We used Microsoft Office PowerPoint and Excel to visualize the analysis results. The Top 10 emerging terms for PSCs were picked by researchers in descending order of occurrence, and they were visualized by PowerPoint, as shown in Figure 8.
Figure 8
Examples of emerging PSC Terms from 2014 to 2018.
In addition, we also used Excel to visualize variations in term occurrence and to forecast the future trends of terms. As Figure 9 shows, by analyzing the increase or decrease of term occurrence in PSCs research, the “module” “photodetector” and “flexible perovskite solar cells” topics may receive more attention from researchers in the near future, while the “carbon nanotube” topic may receive less attention.
Figure 9
Variation in PSC term occurrence.
The emerging terms detected by our method were verified by comparing them to the search results in the Scopus database and by combining “perovskite solar cells” with emerging terms. Generally, few or only a small percentage of articles were published before the year for which our method detected the term in use. Taking the emerging term “flexible perovskite solar cells” in 2015 as an example, there was only one paper published in 2014 (Jung, Williams, & Jen, 2014), but the number of papers published containing “flexible perovskite solar cells” rose to 21 in 2015, indicating that this method is quite effective.

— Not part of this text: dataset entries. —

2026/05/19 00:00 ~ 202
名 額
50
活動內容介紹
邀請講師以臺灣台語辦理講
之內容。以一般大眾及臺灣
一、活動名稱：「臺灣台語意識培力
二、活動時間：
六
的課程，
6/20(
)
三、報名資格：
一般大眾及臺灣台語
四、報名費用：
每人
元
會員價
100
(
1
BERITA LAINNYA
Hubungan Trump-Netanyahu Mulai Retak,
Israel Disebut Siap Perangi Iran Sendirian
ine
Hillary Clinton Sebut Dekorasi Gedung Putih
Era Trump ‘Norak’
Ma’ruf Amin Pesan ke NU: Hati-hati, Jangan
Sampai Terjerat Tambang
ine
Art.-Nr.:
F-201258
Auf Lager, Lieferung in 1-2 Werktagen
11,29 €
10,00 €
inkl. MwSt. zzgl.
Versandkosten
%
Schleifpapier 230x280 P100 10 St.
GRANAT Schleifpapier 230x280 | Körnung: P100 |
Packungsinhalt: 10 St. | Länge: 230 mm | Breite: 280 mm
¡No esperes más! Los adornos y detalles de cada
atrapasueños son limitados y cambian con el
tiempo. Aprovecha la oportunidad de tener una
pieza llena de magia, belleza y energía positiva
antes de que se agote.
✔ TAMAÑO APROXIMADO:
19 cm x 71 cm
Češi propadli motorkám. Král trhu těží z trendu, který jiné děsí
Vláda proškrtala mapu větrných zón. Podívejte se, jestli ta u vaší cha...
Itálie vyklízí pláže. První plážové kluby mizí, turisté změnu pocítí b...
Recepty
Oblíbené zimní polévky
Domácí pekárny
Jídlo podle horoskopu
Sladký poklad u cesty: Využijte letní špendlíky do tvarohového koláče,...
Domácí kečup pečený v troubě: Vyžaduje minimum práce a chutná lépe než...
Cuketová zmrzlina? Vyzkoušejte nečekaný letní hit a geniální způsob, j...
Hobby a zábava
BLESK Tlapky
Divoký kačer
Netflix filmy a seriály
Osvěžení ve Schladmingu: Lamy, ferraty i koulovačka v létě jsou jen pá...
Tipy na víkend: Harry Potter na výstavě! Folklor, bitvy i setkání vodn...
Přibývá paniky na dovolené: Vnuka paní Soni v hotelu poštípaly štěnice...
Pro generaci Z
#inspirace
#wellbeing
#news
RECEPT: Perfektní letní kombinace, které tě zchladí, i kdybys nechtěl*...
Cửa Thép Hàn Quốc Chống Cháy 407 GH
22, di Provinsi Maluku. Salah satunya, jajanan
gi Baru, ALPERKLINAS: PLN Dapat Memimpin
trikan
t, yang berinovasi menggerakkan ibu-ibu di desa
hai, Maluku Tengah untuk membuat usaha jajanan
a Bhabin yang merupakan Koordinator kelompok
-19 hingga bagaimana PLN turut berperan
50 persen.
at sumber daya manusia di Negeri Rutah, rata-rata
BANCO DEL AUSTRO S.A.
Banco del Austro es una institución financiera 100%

For better performance analyzing emerging terms and topic evolution by this approach, the following ideas should be considered: (1) an appropriate threshold of minimum occurrences of a term to be analyzed should be set, and it should be as small as possible; (2) a detailed thesaurus file should be constructed, and it should be as detailed as possible. It takes time to merge the synonyms and abbreviations of identical terms, and it is quite difficult to clarify the relationships between the upper and lower levels of a concept, even for specific scientists in a particular research domain. Certainly, with the development of natural language processing, semantic processing and text mining techniques, the performance of topic evolution and emerging term analysis will improve.
In this paper, through natural language processing, information extraction, thesaurus utilization, co-occurrence term analysis, clustering techniques, and the use of the LOOKUP function, a flexible approach for topic evolution, emerging topic analysis and visualization based on VOSviewer and Microsoft Office has been presented. As an example, the topic evolution and emerging topics of perovskite solar cells research was analyzed. The new attempts and applications of open source bibliometric software in this paper could be a valuable supplement to text mining analysis. Also, they could be quite effective for interdisciplinary researchers, especially those with low or no skills in computer programming. In addition, the proposed approach can be used to analyze large amounts of text data, including both scientific text and non-scientific text (e.g. project files, policy files, and newspaper articles). Finally, this process of analysis can be optionally adjusted by researchers according to their specific needs.